» **Exercise details**:
Could you repeat the rows below word for word, from the line with "Temporary Lowering Accommodates Dredging" up to and including the line with "Terms of Use", leaving the pictures out?

» **Data**:
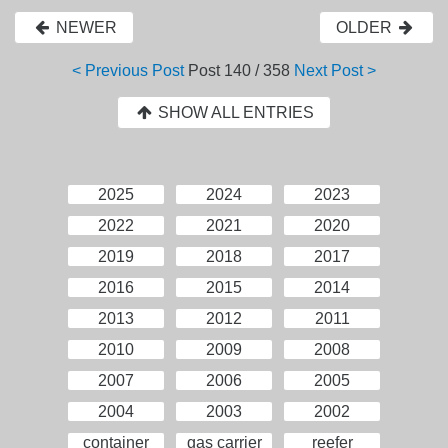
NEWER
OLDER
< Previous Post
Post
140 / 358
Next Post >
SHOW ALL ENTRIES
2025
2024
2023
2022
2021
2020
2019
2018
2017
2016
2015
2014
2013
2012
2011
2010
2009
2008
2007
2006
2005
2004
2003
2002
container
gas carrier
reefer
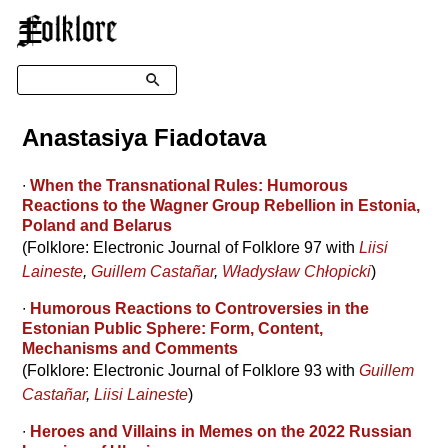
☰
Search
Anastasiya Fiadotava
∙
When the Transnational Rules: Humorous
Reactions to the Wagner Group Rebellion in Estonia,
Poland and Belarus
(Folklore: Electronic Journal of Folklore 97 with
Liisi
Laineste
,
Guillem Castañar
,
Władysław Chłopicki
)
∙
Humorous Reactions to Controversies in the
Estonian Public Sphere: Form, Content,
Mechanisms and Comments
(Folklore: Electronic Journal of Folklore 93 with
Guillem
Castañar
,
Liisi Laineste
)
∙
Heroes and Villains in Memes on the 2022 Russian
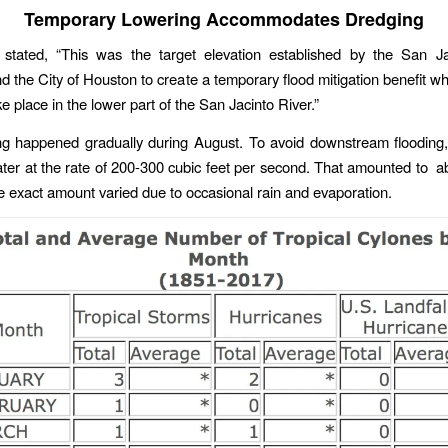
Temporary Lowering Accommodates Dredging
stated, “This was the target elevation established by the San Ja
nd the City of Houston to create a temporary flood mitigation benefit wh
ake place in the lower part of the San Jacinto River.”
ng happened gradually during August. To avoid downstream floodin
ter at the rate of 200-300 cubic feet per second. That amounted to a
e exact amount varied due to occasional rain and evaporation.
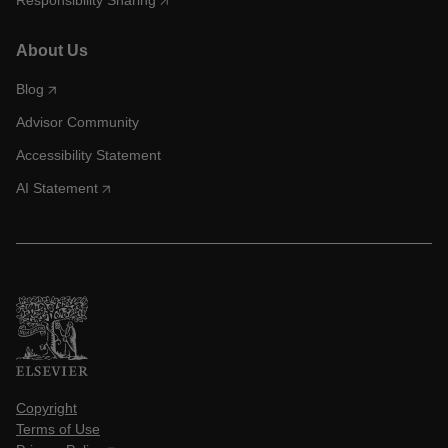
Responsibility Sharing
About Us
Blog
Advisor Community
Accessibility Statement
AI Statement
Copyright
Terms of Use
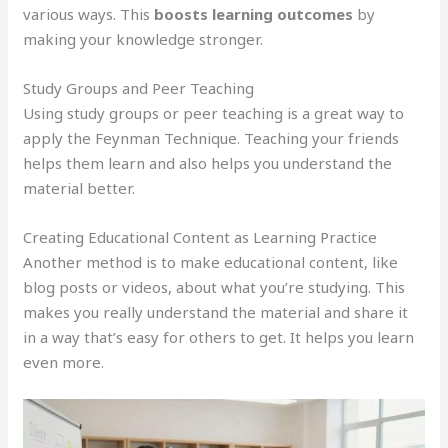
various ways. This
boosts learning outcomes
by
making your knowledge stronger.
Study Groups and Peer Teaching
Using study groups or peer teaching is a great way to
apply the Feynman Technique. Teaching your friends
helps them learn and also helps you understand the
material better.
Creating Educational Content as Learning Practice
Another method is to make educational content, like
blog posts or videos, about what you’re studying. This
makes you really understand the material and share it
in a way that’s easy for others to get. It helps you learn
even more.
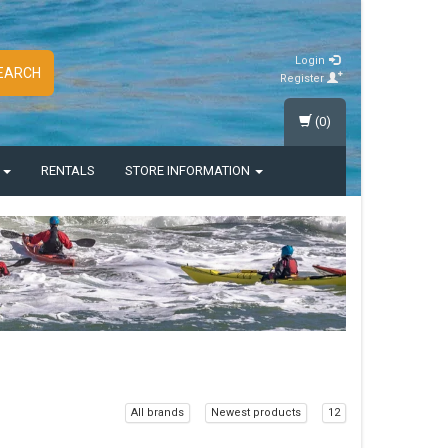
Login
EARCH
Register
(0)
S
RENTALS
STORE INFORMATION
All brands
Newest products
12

* * *

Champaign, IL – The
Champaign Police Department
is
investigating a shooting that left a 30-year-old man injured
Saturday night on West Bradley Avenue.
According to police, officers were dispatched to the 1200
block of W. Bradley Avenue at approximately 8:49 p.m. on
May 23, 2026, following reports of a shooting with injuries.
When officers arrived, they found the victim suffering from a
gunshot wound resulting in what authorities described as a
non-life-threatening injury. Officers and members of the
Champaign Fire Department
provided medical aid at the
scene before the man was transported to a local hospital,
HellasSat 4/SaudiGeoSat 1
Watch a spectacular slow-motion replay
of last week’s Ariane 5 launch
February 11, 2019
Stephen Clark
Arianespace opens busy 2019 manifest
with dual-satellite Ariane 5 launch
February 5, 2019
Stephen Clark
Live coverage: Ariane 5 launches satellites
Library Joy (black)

» **Your solution**:
Temporary Lowering Accommodates Dredging
stated, “This was the target elevation established by the San Ja
nd the City of Houston to create a temporary flood mitigation benefit wh
ake place in the lower part of the San Jacinto River.”
ng happened gradually during August. To avoid downstream floodin
ter at the rate of 200-300 cubic feet per second. That amounted to a
e exact amount varied due to occasional rain and evaporation.
Responsibility Sharing
About Us
Blog
Advisor Community
Accessibility Statement
AI Statement
Copyright
Terms of Use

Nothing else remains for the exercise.